Spring Colors

Right now things are changing. In years past I remember the beginning of spring more as an event rather than a process. I remember trees in blossom followed by a few weeks of pedaled messes in the streets. I recall looking out into the woodlands behind my house which had suddenly been made over with fresh green leaves, and I remember the dismay of mosquito bites and gnats around my head in the early mornings or cool evenings when water was close by.
Now I look differently. I have been waiting for Spring for weeks, searching for signs of change. Sunday morning I was at Marsh Creek State Park, hours before it opened. I took the photo you see below. The grass is straining to become green and the yellowed hay is withering away. The trees on the bank look like dark branches until you look closer and notice the color peeking out from their ends. The trees across the lake are definitely not in their summer outfits yet, but preparing their budding limbs for what is to come. It’s an in-between time right now. I’m glad this year I can appreciate it.

Nikon D800 Nikkor 28-300mm f/3.5-5.6 ISO 100 7 Image HDR

Alone

The tree in the picture stands alone atop a ridge. It has plenty of nourishment from the Earth that its roots have dug into deeply. It soaks up moisture when the rains set in. Carbon dioxide and sunlight stoke the fires of photosynthesis. Wind caresses its limbs and birds alight on its branches. It communes with the Earth. The tree stands tall over the surrounding glades and farmland because that was where its seed fell decades ago.

> [REQUIRED WORK]:
1. In the piece about spring colors, where was the writer on Sunday morning?
2. Carry on the piece about spring colors and the lone tree, picking up after its final sentence.

> [DATA FOR REVIEW]:

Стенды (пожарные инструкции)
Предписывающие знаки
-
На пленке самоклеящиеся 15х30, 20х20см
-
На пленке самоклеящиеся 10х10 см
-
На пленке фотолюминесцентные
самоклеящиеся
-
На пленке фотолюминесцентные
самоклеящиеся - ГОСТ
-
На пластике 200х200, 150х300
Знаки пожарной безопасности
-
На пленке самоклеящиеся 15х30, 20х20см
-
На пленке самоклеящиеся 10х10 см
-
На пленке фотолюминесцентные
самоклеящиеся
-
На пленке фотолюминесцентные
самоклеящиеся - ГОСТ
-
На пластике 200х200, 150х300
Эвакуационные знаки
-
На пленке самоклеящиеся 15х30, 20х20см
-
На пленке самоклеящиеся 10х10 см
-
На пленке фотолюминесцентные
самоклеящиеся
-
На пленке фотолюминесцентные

> [YOUR RESPONSES]:
1. At Marsh Creek State Park, hours before it opened.

2.
When I was taking this picture, a woman pulled her car over and stopped beside me. She let me know how photogenic the tree was. She informed me that many people have parked their cars and taken this picture. I thanked her for her insights and she drove off. I wondered what the tree would have thought about its fame. I pondered if the tree might stand prouder, or pose more heroically, if it could see the beautiful sky surrounding it. Or possibly it might appear humble, remembering its tiny part in the circle of life.

Then I thought I was being silly. It’s a tree.

But I am not a tree, and I have no idea how it feels to be a tree, or if it “feels” to be a tree. I rolled these thoughts in my head and it soon became clear. I was just as much a part of the tree’s view as it was of mine. Maybe it was laughing at me trying to rationalize its existence, and in turn my own. Or possibly it was just thankful it had no consciousness to question life or being. I was plagued with thoughts about the tree when I looked at its picture. “Must be lonely sitting there, unable to move, just waiting...waiting...waiting”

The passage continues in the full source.